Mon expérience me confirme qu’une population dite « normale » dans le sens d’une homogénéité des comportements, des personnalités à laquelle il faudrait se référer, n’existe tout bonnement pas.

Par contre des personnes qui se considèrent comme telles et qui à se titre déconsidèrent les autres, les percevant comme a-normales, oui cela existe bien trop souvent malheureusement.

 

A nouveau quel gâchis pour tou-te-s

Je peux prendre pour exemple les personnes avec un trouble du spectre autistique (TSA) que nous avons évoquées dans un précédent post, en particulier celles nommées Asperger. J’aurais tout aussi bien m’appuyer sur toute autre soi-disant minorité dont les membres furent qualifiés d’a-normaux, les gentils, les gauchers, les homosexuels, les étrangers, les Roms, les blacks, les timides, les bègues, les mal-voyants, les femmes etc.

 

Pour clore ce post, voici ce que j’ai envie de proposer à Charlotte et à toutes les Charlotte du Monde pour relancer leur carrière et leur permettre de tracer leur route en dépit du rejet dont elles ont été l’objet.

 

Avec ce texte inspiré de Liane Holliday Willey, auteure américaine, diagnostiquée porteuse du syndrome d’Asperger, nous pouvons garder espoir.

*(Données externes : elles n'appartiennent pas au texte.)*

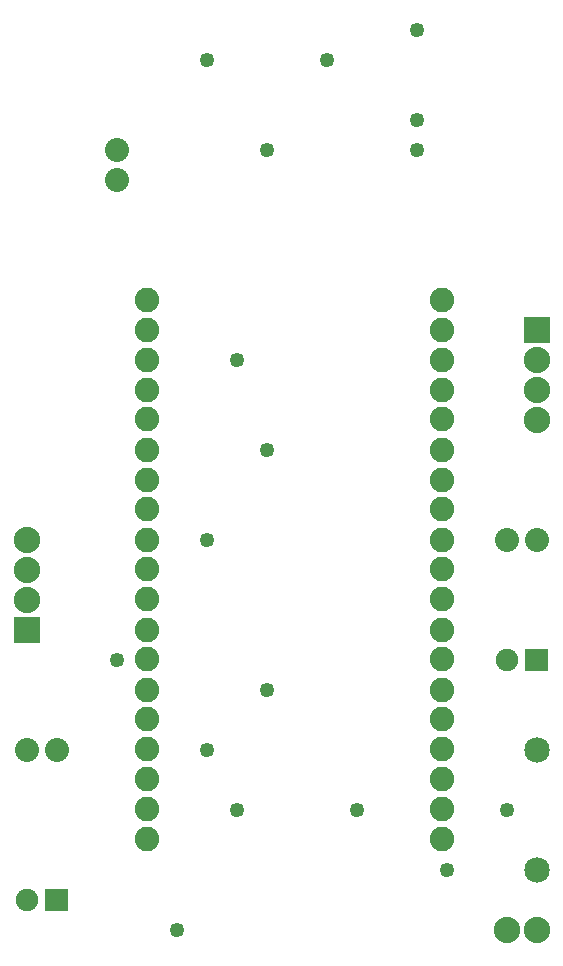
<source format=gbs>
G04 MADE WITH FRITZING*
G04 WWW.FRITZING.ORG*
G04 DOUBLE SIDED*
G04 HOLES PLATED*
G04 CONTOUR ON CENTER OF CONTOUR VECTOR*
%ASAXBY*%
%FSLAX23Y23*%
%MOIN*%
%OFA0B0*%
%SFA1.0B1.0*%
%ADD10C,0.088000*%
%ADD11C,0.081824*%
%ADD12C,0.080000*%
%ADD13C,0.075000*%
%ADD14C,0.085000*%
%ADD15C,0.049370*%
%ADD16R,0.088000X0.088000*%
%ADD17C,0.030000*%
%ADD18R,0.001000X0.001000*%
%LNMASK0*%
G90*
G70*
G54D10*
X130Y1202D03*
X130Y1302D03*
X130Y1402D03*
X130Y1502D03*
G54D11*
X530Y2302D03*
X530Y2202D03*
X530Y2102D03*
X530Y2002D03*
X530Y1903D03*
X530Y1802D03*
X530Y1702D03*
X530Y1603D03*
X530Y1502D03*
X530Y1403D03*
X530Y1303D03*
X530Y1202D03*
X530Y1103D03*
X530Y1002D03*
X530Y903D03*
X530Y803D03*
X530Y703D03*
X530Y603D03*
X530Y503D03*
X1516Y503D03*
X1516Y603D03*
X1516Y703D03*
X1516Y803D03*
X1516Y903D03*
X1516Y1002D03*
X1516Y1103D03*
X1516Y1202D03*
X1516Y1303D03*
X1516Y1403D03*
X1516Y1502D03*
X1516Y1603D03*
X1516Y1702D03*
X1516Y1802D03*
X1516Y1903D03*
X1516Y2002D03*
X1516Y2102D03*
X1516Y2202D03*
X1516Y2302D03*
G54D12*
X1730Y1502D03*
X1831Y1502D03*
X230Y802D03*
X130Y802D03*
X430Y2702D03*
X430Y2802D03*
G54D10*
X1830Y202D03*
X1730Y202D03*
X1830Y2202D03*
X1830Y2102D03*
X1830Y2002D03*
X1830Y1902D03*
G54D13*
X130Y302D03*
X230Y302D03*
X1730Y1102D03*
X1830Y1102D03*
G54D14*
X1830Y802D03*
X1830Y402D03*
G54D15*
X1430Y3202D03*
X1430Y2902D03*
X1430Y2802D03*
X1130Y3102D03*
X930Y2802D03*
X730Y3102D03*
X430Y1102D03*
X730Y1502D03*
X1530Y402D03*
X830Y2102D03*
X930Y1802D03*
X930Y1002D03*
X830Y602D03*
X730Y802D03*
X1730Y602D03*
X1230Y602D03*
X630Y202D03*
G54D16*
X130Y1202D03*
X1830Y2202D03*
G54D17*
G36*
X1859Y173D02*
X1801Y173D01*
X1801Y231D01*
X1859Y231D01*
X1859Y173D01*
G37*
D02*
G54D18*
X1792Y1139D02*
X1866Y1139D01*
X1792Y1138D02*
X1866Y1138D01*
X1792Y1137D02*
X1866Y1137D01*
X1792Y1136D02*
X1866Y1136D01*
X1792Y1135D02*
X1866Y1135D01*
X1792Y1134D02*
X1866Y1134D01*
X1792Y1133D02*
X1866Y1133D01*
X1792Y1132D02*
X1866Y1132D01*
X1792Y1131D02*
X1866Y1131D01*
X1792Y1130D02*
X1866Y1130D01*
X1792Y1129D02*
X1866Y1129D01*
X1792Y1128D02*
X1866Y1128D01*
X1792Y1127D02*
X1866Y1127D01*
X1792Y1126D02*
X1866Y1126D01*
X1792Y1125D02*
X1866Y1125D01*
X1792Y1124D02*
X1866Y1124D01*
X1792Y1123D02*
X1866Y1123D01*
X1792Y1122D02*
X1866Y1122D01*
X1792Y1121D02*
X1866Y1121D01*
X1792Y1120D02*
X1866Y1120D01*
X1792Y1119D02*
X1866Y1119D01*
X1792Y1118D02*
X1866Y1118D01*
X1792Y1117D02*
X1866Y1117D01*
X1792Y1116D02*
X1866Y1116D01*
X1792Y1115D02*
X1866Y1115D01*
X1792Y1114D02*
X1866Y1114D01*
X1792Y1113D02*
X1866Y1113D01*
X1792Y1112D02*
X1866Y1112D01*
X1792Y1111D02*
X1827Y1111D01*
X1832Y1111D02*
X1866Y1111D01*
X1792Y1110D02*
X1824Y1110D01*
X1834Y1110D02*
X1866Y1110D01*
X1792Y1109D02*
X1823Y1109D01*
X1836Y1109D02*
X1866Y1109D01*
X1792Y1108D02*
X1822Y1108D01*
X1837Y1108D02*
X1866Y1108D01*
X1792Y1107D02*
X1821Y1107D01*
X1838Y1107D02*
X1866Y1107D01*
X1792Y1106D02*
X1821Y1106D01*
X1838Y1106D02*
X1866Y1106D01*
X1792Y1105D02*
X1820Y1105D01*
X1838Y1105D02*
X1866Y1105D01*
X1792Y1104D02*
X1820Y1104D01*
X1839Y1104D02*
X1866Y1104D01*
X1792Y1103D02*
X1820Y1103D01*
X1839Y1103D02*
X1866Y1103D01*
X1792Y1102D02*
X1820Y1102D01*
X1839Y1102D02*
X1866Y1102D01*
X1792Y1101D02*
X1820Y1101D01*
X1839Y1101D02*
X1866Y1101D01*
X1792Y1100D02*
X1820Y1100D01*
X1838Y1100D02*
X1866Y1100D01*
X1792Y1099D02*
X1821Y1099D01*
X1838Y1099D02*
X1866Y1099D01*
X1792Y1098D02*
X1821Y1098D01*
X1838Y1098D02*
X1866Y1098D01*
X1792Y1097D02*
X1822Y1097D01*
X1837Y1097D02*
X1866Y1097D01*
X1792Y1096D02*
X1823Y1096D01*
X1836Y1096D02*
X1866Y1096D01*
X1792Y1095D02*
X1824Y1095D01*
X1835Y1095D02*
X1866Y1095D01*
X1792Y1094D02*
X1826Y1094D01*
X1832Y1094D02*
X1866Y1094D01*
X1792Y1093D02*
X1866Y1093D01*
X1792Y1092D02*
X1866Y1092D01*
X1792Y1091D02*
X1866Y1091D01*
X1792Y1090D02*
X1866Y1090D01*
X1792Y1089D02*
X1866Y1089D01*
X1792Y1088D02*
X1866Y1088D01*
X1792Y1087D02*
X1866Y1087D01*
X1792Y1086D02*
X1866Y1086D01*
X1792Y1085D02*
X1866Y1085D01*
X1792Y1084D02*
X1866Y1084D01*
X1792Y1083D02*
X1866Y1083D01*
X1792Y1082D02*
X1866Y1082D01*
X1792Y1081D02*
X1866Y1081D01*
X1792Y1080D02*
X1866Y1080D01*
X1792Y1079D02*
X1866Y1079D01*
X1792Y1078D02*
X1866Y1078D01*
X1792Y1077D02*
X1866Y1077D01*
X1792Y1076D02*
X1866Y1076D01*
X1792Y1075D02*
X1866Y1075D01*
X1792Y1074D02*
X1866Y1074D01*
X1792Y1073D02*
X1866Y1073D01*
X1792Y1072D02*
X1866Y1072D01*
X1792Y1071D02*
X1866Y1071D01*
X1792Y1070D02*
X1866Y1070D01*
X1792Y1069D02*
X1866Y1069D01*
X1792Y1068D02*
X1866Y1068D01*
X1792Y1067D02*
X1866Y1067D01*
X1792Y1066D02*
X1866Y1066D01*
X1793Y1065D02*
X1866Y1065D01*
X193Y339D02*
X267Y339D01*
X193Y338D02*
X267Y338D01*
X193Y337D02*
X267Y337D01*
X193Y336D02*
X267Y336D01*
X193Y335D02*
X267Y335D01*
X193Y334D02*
X267Y334D01*
X193Y333D02*
X267Y333D01*
X193Y332D02*
X267Y332D01*
X193Y331D02*
X267Y331D01*
X193Y330D02*
X267Y330D01*
X193Y329D02*
X267Y329D01*
X193Y328D02*
X267Y328D01*
X193Y327D02*
X267Y327D01*
X193Y326D02*
X267Y326D01*
X193Y325D02*
X267Y325D01*
X193Y324D02*
X267Y324D01*
X193Y323D02*
X267Y323D01*
X193Y322D02*
X267Y322D01*
X193Y321D02*
X267Y321D01*
X193Y320D02*
X267Y320D01*
X193Y319D02*
X267Y319D01*
X193Y318D02*
X267Y318D01*
X193Y317D02*
X267Y317D01*
X193Y316D02*
X267Y316D01*
X193Y315D02*
X267Y315D01*
X193Y314D02*
X267Y314D01*
X193Y313D02*
X267Y313D01*
X193Y312D02*
X267Y312D01*
X193Y311D02*
X227Y311D01*
X233Y311D02*
X267Y311D01*
X193Y310D02*
X225Y310D01*
X235Y310D02*
X267Y310D01*
X193Y309D02*
X223Y309D01*
X236Y309D02*
X267Y309D01*
X193Y308D02*
X222Y308D01*
X237Y308D02*
X267Y308D01*
X193Y307D02*
X222Y307D01*
X238Y307D02*
X267Y307D01*
X193Y306D02*
X221Y306D01*
X238Y306D02*
X267Y306D01*
X193Y305D02*
X221Y305D01*
X239Y305D02*
X267Y305D01*
X193Y304D02*
X221Y304D01*
X239Y304D02*
X267Y304D01*
X193Y303D02*
X221Y303D01*
X239Y303D02*
X267Y303D01*
X193Y302D02*
X221Y302D01*
X239Y302D02*
X267Y302D01*
X193Y301D02*
X221Y301D01*
X239Y301D02*
X267Y301D01*
X193Y300D02*
X221Y300D01*
X239Y300D02*
X267Y300D01*
X193Y299D02*
X221Y299D01*
X238Y299D02*
X267Y299D01*
X193Y298D02*
X222Y298D01*
X238Y298D02*
X267Y298D01*
X193Y297D02*
X222Y297D01*
X237Y297D02*
X267Y297D01*
X193Y296D02*
X223Y296D01*
X236Y296D02*
X267Y296D01*
X193Y295D02*
X225Y295D01*
X235Y295D02*
X267Y295D01*
X193Y294D02*
X227Y294D01*
X233Y294D02*
X267Y294D01*
X193Y293D02*
X267Y293D01*
X193Y292D02*
X267Y292D01*
X193Y291D02*
X267Y291D01*
X193Y290D02*
X267Y290D01*
X193Y289D02*
X267Y289D01*
X193Y288D02*
X267Y288D01*
X193Y287D02*
X267Y287D01*
X193Y286D02*
X267Y286D01*
X193Y285D02*
X267Y285D01*
X193Y284D02*
X267Y284D01*
X193Y283D02*
X267Y283D01*
X193Y282D02*
X267Y282D01*
X193Y281D02*
X267Y281D01*
X193Y280D02*
X267Y280D01*
X193Y279D02*
X267Y279D01*
X193Y278D02*
X267Y278D01*
X193Y277D02*
X267Y277D01*
X193Y276D02*
X267Y276D01*
X193Y275D02*
X267Y275D01*
X193Y274D02*
X267Y274D01*
X193Y273D02*
X267Y273D01*
X193Y272D02*
X267Y272D01*
X193Y271D02*
X267Y271D01*
X193Y270D02*
X267Y270D01*
X193Y269D02*
X267Y269D01*
X193Y268D02*
X267Y268D01*
X193Y267D02*
X267Y267D01*
X193Y266D02*
X267Y266D01*
X193Y265D02*
X266Y265D01*
D02*
G04 End of Mask0*
M02*
</source>
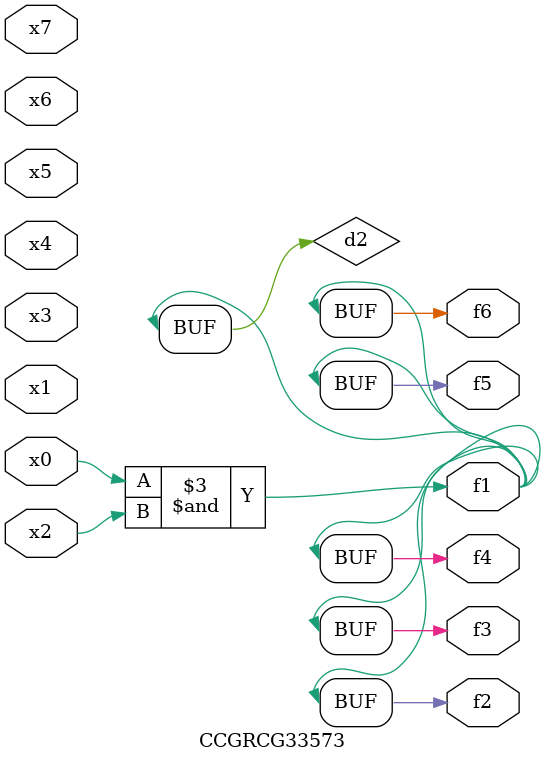
<source format=v>
module CCGRCG33573(
	input x0, x1, x2, x3, x4, x5, x6, x7,
	output f1, f2, f3, f4, f5, f6
);

	wire d1, d2;

	nor (d1, x3, x6);
	and (d2, x0, x2);
	assign f1 = d2;
	assign f2 = d2;
	assign f3 = d2;
	assign f4 = d2;
	assign f5 = d2;
	assign f6 = d2;
endmodule

</source>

CHARTE d’AFFIRMATION DE SOI des Aspergers.

  • Je ne suis pas déficiente. Je suis différente.
  • Je ne sacrifierai pas ma dignité pour me faire accepter par mes pairs.
  • Je suis quelqu’un de bien et d’intéressant.
  • Je suis fière de moi.
  • Je suis capable de me débrouiller en société.
  • Je demanderai de l’aide en cas de besoin.
  • Je suis digne d’être respectée et acceptée des autres.
  • Je me trouverai une carrière adaptée à mes aptitudes et mes intérêts
  • Je serai patiente avec ceux qui auront besoin de temps pour me comprendre.
  • Je ne renierai jamais mon identité.
  • Je m’accepterai pour ce que je suis

(Citée dans le Syndrome d’Asperger, Tony Atwood 2008 p.26 ; Willey 2001, p. 164 Vivre avec le syndrome d’Asperger. Un handicap invisible au quotidien).

Pour qu’en 2021, il y ait moins de Charlotte ainsi jetées de leur emploi.

Pour que Charlotte trouve ou bâtisse l’environnement de travail qui lui convient et où elle pourra donner toute la mesure de son talent.